All through the Olympics, we saw not only athletes accomplishing amazing feats, but also plenty of coverage of their parents weeping and bursting their buttons with pride. It must be an incredible feeling to know that your child has won the admiration of the world – and to realize you played a part in his or her success.
But success isn’t always measured in medals, fame or money. Children achieve all sorts of things in their lives, and sometimes the little accomplishments mean as much as – or more than – the grander ones. (Just ask the mother of a speech-delayed child who just said his first sentence, or the father of a student who got a B on a science exam after nearly failing all year.)
That’s the theme of this week’s TLC blog from Michelle Duggar, whose family’s show, 19 Kids & Counting, begins its new season tonight.
She explains that “All of my kids have so many strengths and gifts that we encourage them to share with others.” For instance, the Duggar children learn to play musical instruments at a very young age, and they often play together as a family at home and at events. Some of the older kids have undergone first-aid training and volunteer as local “first responders” in the event of car accidents and other emergencies.
Those accomplishments would make any parent’s heart proud. But Michelle says she’s just as happy to see her children endeavoring to do their best in little ways.

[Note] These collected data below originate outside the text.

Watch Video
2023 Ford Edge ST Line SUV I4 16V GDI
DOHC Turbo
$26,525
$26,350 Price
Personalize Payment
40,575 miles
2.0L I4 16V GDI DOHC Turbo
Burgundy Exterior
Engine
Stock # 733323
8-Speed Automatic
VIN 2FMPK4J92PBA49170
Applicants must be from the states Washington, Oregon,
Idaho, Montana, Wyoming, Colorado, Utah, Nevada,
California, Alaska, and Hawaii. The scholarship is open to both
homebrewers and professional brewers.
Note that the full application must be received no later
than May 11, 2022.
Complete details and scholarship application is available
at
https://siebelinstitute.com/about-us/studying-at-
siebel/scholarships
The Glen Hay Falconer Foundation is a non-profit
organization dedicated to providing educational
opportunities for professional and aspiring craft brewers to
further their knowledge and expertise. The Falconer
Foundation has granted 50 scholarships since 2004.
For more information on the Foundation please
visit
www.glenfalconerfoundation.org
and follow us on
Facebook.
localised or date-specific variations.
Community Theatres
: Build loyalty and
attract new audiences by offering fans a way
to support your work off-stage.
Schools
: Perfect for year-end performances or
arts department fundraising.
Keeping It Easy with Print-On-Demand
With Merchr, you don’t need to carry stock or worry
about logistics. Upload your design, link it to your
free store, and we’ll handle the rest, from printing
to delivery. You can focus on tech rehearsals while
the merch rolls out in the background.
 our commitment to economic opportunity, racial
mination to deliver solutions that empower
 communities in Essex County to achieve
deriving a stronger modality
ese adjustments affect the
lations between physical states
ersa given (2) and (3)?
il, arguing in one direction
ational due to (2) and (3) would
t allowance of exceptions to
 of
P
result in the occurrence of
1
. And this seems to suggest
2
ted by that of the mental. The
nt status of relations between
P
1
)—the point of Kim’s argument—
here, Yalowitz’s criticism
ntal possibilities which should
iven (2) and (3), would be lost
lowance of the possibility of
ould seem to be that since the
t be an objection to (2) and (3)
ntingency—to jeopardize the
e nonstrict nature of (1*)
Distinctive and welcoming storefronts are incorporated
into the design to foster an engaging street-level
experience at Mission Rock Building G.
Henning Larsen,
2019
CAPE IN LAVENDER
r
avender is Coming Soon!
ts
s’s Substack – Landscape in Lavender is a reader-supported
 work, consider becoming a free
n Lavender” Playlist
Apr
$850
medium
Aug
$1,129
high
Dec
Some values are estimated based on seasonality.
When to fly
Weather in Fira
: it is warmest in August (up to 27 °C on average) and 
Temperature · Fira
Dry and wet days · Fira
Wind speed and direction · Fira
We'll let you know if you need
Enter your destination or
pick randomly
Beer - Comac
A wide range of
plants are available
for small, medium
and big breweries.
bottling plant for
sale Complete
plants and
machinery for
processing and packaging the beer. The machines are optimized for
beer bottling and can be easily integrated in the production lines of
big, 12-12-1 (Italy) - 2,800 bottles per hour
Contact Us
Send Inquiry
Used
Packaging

She uses son Josiah as an example. Josiah – who turns 16 today, by the way! – has a busy schedule with his household chores, music practice, homeschool classes and the online college courses he takes to earn credits toward an early degree.
Even though all these may not be as exciting or life-saving as tending to an accident victim or racing at world-record speed, Josiah puts his whole attention into doing the best job possible – even when it comes to cleaning the toilets. (“He literally takes the seat off the toilet and scrubs around the little screws that hold the latch on and then he puts the seat back.”) He also patiently helps his younger siblings with their schoolwork when they’re having trouble.

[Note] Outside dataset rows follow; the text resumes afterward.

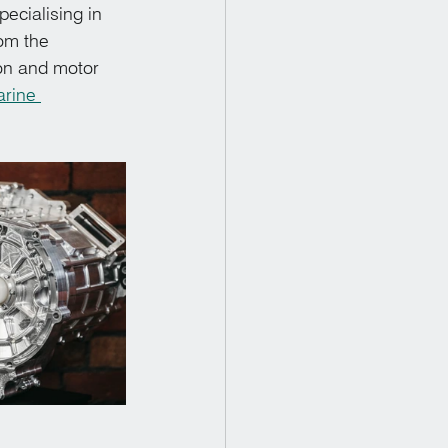
cialising in 
om the 
on and motor 
rine 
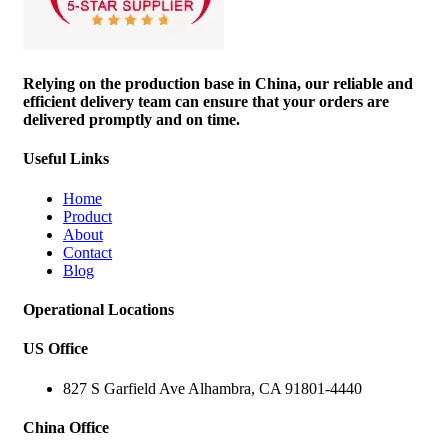
Relying on the production base in China, our reliable and
efficient delivery team can ensure that your orders are
delivered promptly and on time.
Useful Links
Home
Product
About
Contact
Blog
Operational Locations
US Office
827 S Garfield Ave Alhambra, CA 91801-4440
China Office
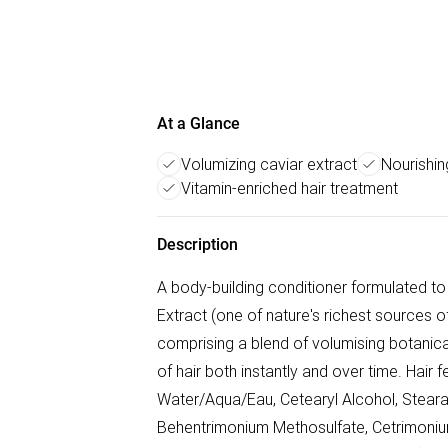
At a Glance
Volumizing caviar extract
Nourishin
Vitamin-enriched hair treatment
Description
A body-building conditioner formulated to 
Extract (one of nature's richest sources
comprising a blend of volumising botanical
of hair both instantly and over time. Hair
Water/Aqua/Eau, Cetearyl Alcohol, Steara
Behentrimonium Methosulfate, Cetrimonium 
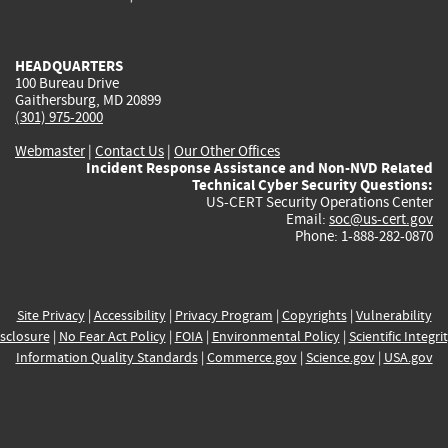
external)
external)
external)
external)
e
HEADQUARTERS
100 Bureau Drive
Gaithersburg, MD 20899
(301) 975-2000
Webmaster
|
Contact Us
|
Our Other Offices
Incident Response Assistance and Non-NVD Related
Technical Cyber Security Questions:
US-CERT Security Operations Center
Email:
soc@us-cert.gov
Phone: 1-888-282-0870
Site Privacy
|
Accessibility
|
Privacy Program
|
Copyrights
|
Vulnerability
sclosure
|
No Fear Act Policy
|
FOIA
|
Environmental Policy
|
Scientific Integri
Information Quality Standards
|
Commerce.gov
|
Science.gov
|
USA.gov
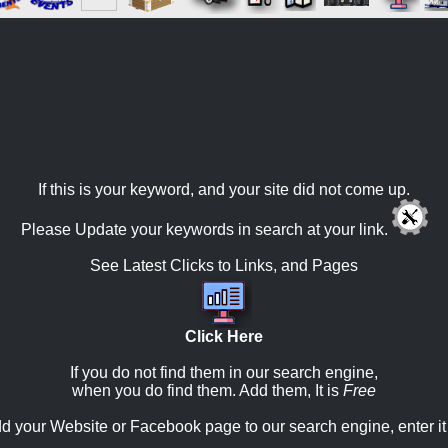
If this is your keyword, and your site did not come up.
Please Update your keywords in search at your link.
See Latest Clicks to Links, and Pages
Click Here
If you do not find them in our search engine,
when you do find them. Add them, It is
Free
d your Website or Facebook page to our search engine, enter it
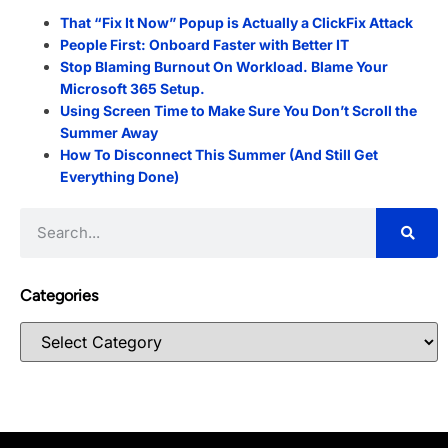
That “Fix It Now” Popup is Actually a ClickFix Attack
People First: Onboard Faster with Better IT
Stop Blaming Burnout On Workload. Blame Your
Microsoft 365 Setup.
Using Screen Time to Make Sure You Don’t Scroll the
Summer Away
How To Disconnect This Summer (And Still Get
Everything Done)
Categories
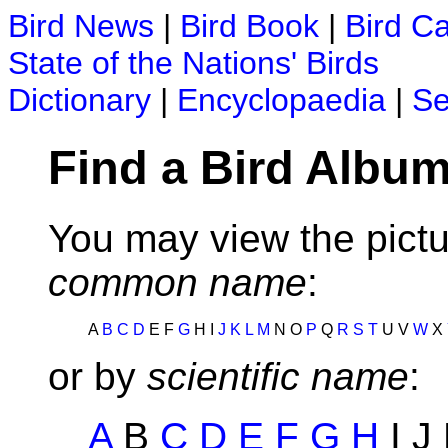
Bird News
|
Bird Book
|
Bird C
State of the Nations' Birds
Dictionary
|
Encyclopaedia
|
Se
Find a Bird Album
You may view the pictu
common name
:
A
B
C
D
E F
G
H I
J
K
L
M
N O
P
Q
R
S
T
U V
W
X
or by
scientific name
:
A
B
C
D
E
F
G
H
I J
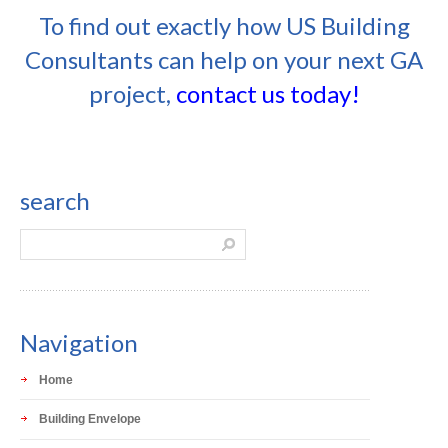
To find out exactly how US Building
Consultants can help on your next GA
project,
contact us today!
search
Navigation
Home
Building Envelope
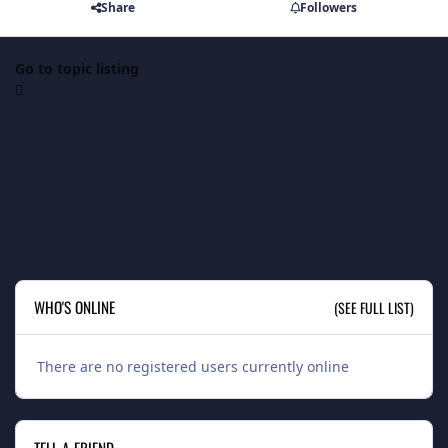
Share
Followers
Go to topic listing
WHO'S ONLINE
(SEE FULL LIST)
There are no registered users currently online
TELL A FRIEND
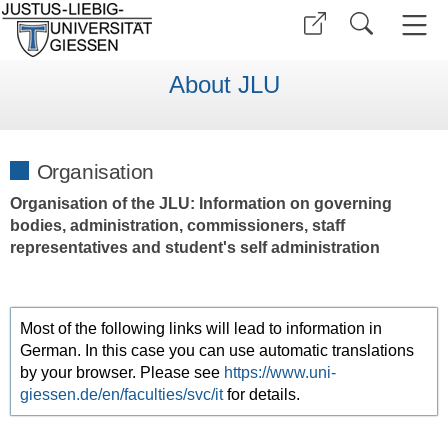
About JLU
Organisation
Organisation of the JLU: Information on governing
bodies, administration, commissioners, staff
representatives and student's self administration
Most of the following links will lead to information in
German. In this case you can use automatic translations
by your browser. Please see
https://www.uni-
giessen.de/en/faculties/svc/it
for details.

“As a mom I look at what he’s doing and I see that is profound, just as profound as the kids who are First Responders,” Michelle says. “I think so often we look for these big, exciting things in life – we want this great mystery, we want this great fill-in-the-blank here. But really, it’s the daily things, the things we do every day that we should desire the fruit from.”
We may not all be lucky enough to have a child who’s willing to clean the toilets without griping. But Michelle is wise to acknowledge that kids can make us proud in many little ways.
What have your children achieved today? (And will you be watching the new season of 19 Kids?)